• **Exercise input**

'''

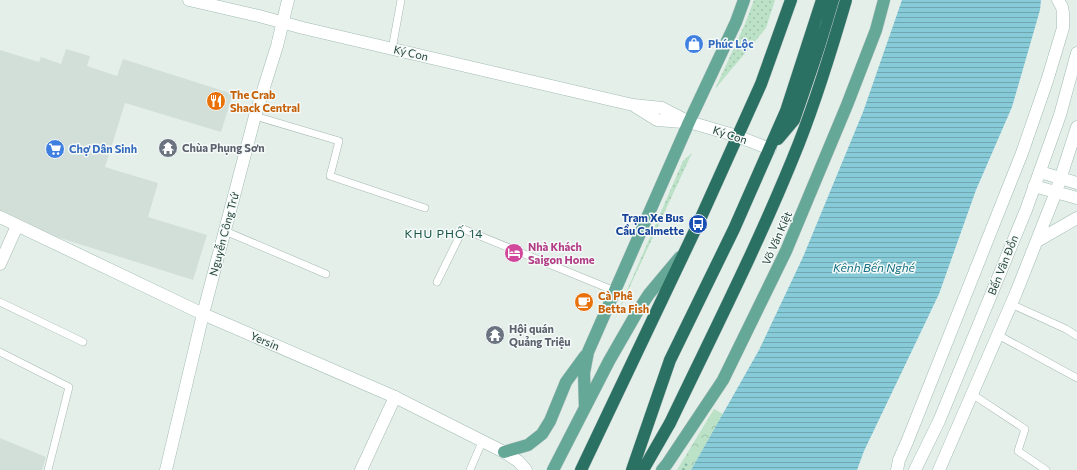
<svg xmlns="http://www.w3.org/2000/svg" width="1077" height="470" font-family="Commissioner,sans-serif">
<defs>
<pattern id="grass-dots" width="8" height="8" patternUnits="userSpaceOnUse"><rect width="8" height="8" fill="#bbe1c6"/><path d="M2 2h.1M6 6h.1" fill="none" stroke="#a0c2ab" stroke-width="1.8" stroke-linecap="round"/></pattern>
<pattern id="park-crowns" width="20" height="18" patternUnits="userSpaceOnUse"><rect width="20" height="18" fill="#bbe1c6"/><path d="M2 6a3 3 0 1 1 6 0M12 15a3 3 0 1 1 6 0" fill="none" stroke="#a0c2ab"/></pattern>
<pattern id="water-rules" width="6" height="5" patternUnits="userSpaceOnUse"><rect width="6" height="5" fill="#88cbd8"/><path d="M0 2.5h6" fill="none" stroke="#6fa6b0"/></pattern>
</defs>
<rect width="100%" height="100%" fill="#e4efea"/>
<path fill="#d2dfd9" d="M66 49 90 56 87 66 117 76 123 59 233 94 221 132 125 103 105 167 158 183 148 217 207 235 193 280 0 219V50L39 62 41 57 61 64Z
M0 438 46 457 42 470H0Z"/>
<path fill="url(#grass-dots)" d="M754 0H775L766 28 715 89 745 24Z
M692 153 612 325 683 161Z"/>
<path fill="url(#park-crowns)" d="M714 409 723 414 691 470H677Z"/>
<path fill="url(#water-rules)" d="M902 0H1041L1040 10 1012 107 976 190 939 294 864 451 857 470H691L759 350 803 257 863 112Z"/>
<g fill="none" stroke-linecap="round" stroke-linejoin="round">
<defs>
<path id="lane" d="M392 49 401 0
M255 116 339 141 330 176 425 208
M225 231 326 274
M437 282 463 229 615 291
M0 302 83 342
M1011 304 1066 329 1077 336
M998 335 1077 378
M0 352 69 387 48 470
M972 394 1025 429 1018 451 1046 470
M470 470 482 442"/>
<path id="street" d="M0 264 17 226
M361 470 395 397"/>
<path id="secondary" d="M189 0 259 16 303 28 633 105 662 108 689 122 737 136 770 149
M636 107 657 120 683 122
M1040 172 1077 183
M1034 186 1077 198
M0 217 203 314 395 397 504 452 518 461 526 470
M1037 241 1077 218
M166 470 203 314 255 116 277 46 288 0
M897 470 899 460 907 442 1022 153 1047 81 1063 28V13L1062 7 1058 0
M915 470 939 421 1026 210 1060 115 1077 53
M939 470 1016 293 1056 192 1077 127"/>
<path id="primary" d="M585 408 584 373 588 352 689 122 736 22 744 0
M504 452 528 445 542 434 550 421 566 382 585 356
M553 470 609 361 636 314 649 294 680 257
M662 470 667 464 723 380 786 251 847 105 876 30 884 0"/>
<path id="highway" d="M778 139 794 120 827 24 834 0
M581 470 698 224 761 84 791 0
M632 470 670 360 734 229 786 111 822 0
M643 470 670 423"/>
</defs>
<use href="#lane" stroke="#a6b8b1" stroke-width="8"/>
<use href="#street" stroke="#a6b8b1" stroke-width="13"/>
<use href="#secondary" stroke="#a1bbb2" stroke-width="13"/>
<use href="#primary" stroke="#c1cac8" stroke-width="13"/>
<use href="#highway" stroke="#c1cac8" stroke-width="13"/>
<path stroke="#82b5a5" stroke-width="2.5" stroke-dasharray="2 3" stroke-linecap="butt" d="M683 470 687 463"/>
<use href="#lane" stroke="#fff" stroke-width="7"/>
<use href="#street" stroke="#fff" stroke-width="12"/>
<use href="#secondary" stroke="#fff" stroke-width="12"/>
<use href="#primary" stroke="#65a897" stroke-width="12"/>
<use href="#highway" stroke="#2a7163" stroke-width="12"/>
<defs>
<path id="highway-bridge" d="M670 423C714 331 761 239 799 143 817 97 832 48 846 0"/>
</defs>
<use href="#highway-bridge" stroke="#c1cac8" stroke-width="13" stroke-linecap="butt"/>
<use href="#highway-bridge" stroke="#2a7163" stroke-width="12"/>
</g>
<defs>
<symbol id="shop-disc" viewBox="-11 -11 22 22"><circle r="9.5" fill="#3f7fe0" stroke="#f5faf8"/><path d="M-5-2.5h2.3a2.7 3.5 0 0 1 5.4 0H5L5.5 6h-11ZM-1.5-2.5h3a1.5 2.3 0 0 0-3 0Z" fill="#fff"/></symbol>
<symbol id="restaurant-disc" viewBox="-11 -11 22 22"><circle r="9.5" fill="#e8710a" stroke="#f5faf8"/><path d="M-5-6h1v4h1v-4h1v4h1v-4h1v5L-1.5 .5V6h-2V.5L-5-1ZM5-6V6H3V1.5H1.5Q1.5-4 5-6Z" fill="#fff"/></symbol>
<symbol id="temple-disc" viewBox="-11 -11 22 22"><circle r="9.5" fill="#6b7280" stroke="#f5faf8"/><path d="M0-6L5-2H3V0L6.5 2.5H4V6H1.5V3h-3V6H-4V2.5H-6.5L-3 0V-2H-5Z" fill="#fff"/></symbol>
<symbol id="supermarket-disc" viewBox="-11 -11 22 22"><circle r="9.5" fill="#3f7fe0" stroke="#f5faf8"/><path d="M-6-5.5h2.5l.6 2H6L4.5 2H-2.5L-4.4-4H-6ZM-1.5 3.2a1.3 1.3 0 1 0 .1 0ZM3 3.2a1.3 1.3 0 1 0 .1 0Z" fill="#fff"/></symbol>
<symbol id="bus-disc" viewBox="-11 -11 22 22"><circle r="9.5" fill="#1a4fb4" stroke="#f5faf8"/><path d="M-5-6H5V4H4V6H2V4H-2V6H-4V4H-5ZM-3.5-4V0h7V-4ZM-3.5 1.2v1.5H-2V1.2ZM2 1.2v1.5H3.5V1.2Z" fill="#fff"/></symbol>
<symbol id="hotel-disc" viewBox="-11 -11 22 22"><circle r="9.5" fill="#d1479c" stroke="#f5faf8"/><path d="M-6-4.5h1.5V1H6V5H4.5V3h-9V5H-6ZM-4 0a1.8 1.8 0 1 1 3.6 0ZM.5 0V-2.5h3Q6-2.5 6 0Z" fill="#fff"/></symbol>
<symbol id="cafe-disc" viewBox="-11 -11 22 22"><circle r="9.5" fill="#e8710a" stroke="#f5faf8"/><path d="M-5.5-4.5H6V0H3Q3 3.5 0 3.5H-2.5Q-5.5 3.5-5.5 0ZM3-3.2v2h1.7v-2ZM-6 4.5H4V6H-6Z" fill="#fff"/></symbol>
</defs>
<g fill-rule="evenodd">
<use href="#shop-disc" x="683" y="33" width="22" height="22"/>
<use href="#restaurant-disc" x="205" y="90" width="22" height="22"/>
<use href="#temple-disc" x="157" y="137" width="22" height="22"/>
<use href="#supermarket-disc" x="44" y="138" width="22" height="22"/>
<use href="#bus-disc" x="687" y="213" width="22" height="22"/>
<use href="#hotel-disc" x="503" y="242" width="22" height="22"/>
<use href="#cafe-disc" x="573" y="291" width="22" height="22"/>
<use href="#temple-disc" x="484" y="324" width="22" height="22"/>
</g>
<g text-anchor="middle" stroke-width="3" stroke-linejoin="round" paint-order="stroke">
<g font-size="11" font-weight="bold" fill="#366cbe" stroke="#f5faf8" text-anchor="start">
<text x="708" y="48">Phúc Lộc</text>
<text x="69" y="153">Chợ Dân Sinh</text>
</g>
<g font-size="11" fill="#214239" stroke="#f5faf8">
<text transform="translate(411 53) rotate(13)" y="4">Ký Con</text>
<text transform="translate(730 135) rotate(18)" y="4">Ký Con</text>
<text transform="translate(224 234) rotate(-75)" y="4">Nguyễn Công Trứ</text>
<text transform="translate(777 238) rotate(-66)" y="4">Võ Văn Kiệt</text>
<text transform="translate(1003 265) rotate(-68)" y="4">Bến Vân Đồn</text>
<text transform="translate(265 341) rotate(23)" y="4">Yersin</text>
</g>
<g font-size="11" font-weight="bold" fill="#c56008" stroke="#f5faf8" text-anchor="start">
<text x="230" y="99">The Crab<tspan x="230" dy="13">Shack Central</tspan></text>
<text x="598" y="300">Cà Phê<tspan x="598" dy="13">Betta Fish</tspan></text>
</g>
<g font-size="11" font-weight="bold" fill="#5b616d" stroke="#f5faf8" text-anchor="start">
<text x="182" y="152">Chùa Phụng Sơn</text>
<text x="509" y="333">Hội quán<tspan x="509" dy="13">Quảng Triệu</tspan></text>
</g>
<g font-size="11" font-weight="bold" fill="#164399" stroke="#f5faf8" text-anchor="end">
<text x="684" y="222">Trạm Xe Bus<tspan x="684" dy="13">Cầu Calmette</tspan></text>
</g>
<g font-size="11" font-weight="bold" fill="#b23c85" stroke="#f5faf8" text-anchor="start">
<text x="528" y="251">Nhà Khách<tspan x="528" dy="13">Saigon Home</tspan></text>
</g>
<g font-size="12" letter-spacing="1" fill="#1b5648" stroke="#f5faf8">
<text x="444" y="238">KHU PHỐ 14</text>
</g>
<g font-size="12" font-style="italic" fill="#167184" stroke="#f5faf8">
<text x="874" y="272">Kênh Bến Nghé</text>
</g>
</g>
</svg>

'''

On how many lines of the listing does the string "linejoin" appear? Only the number should be given.

• **Exercise response**
2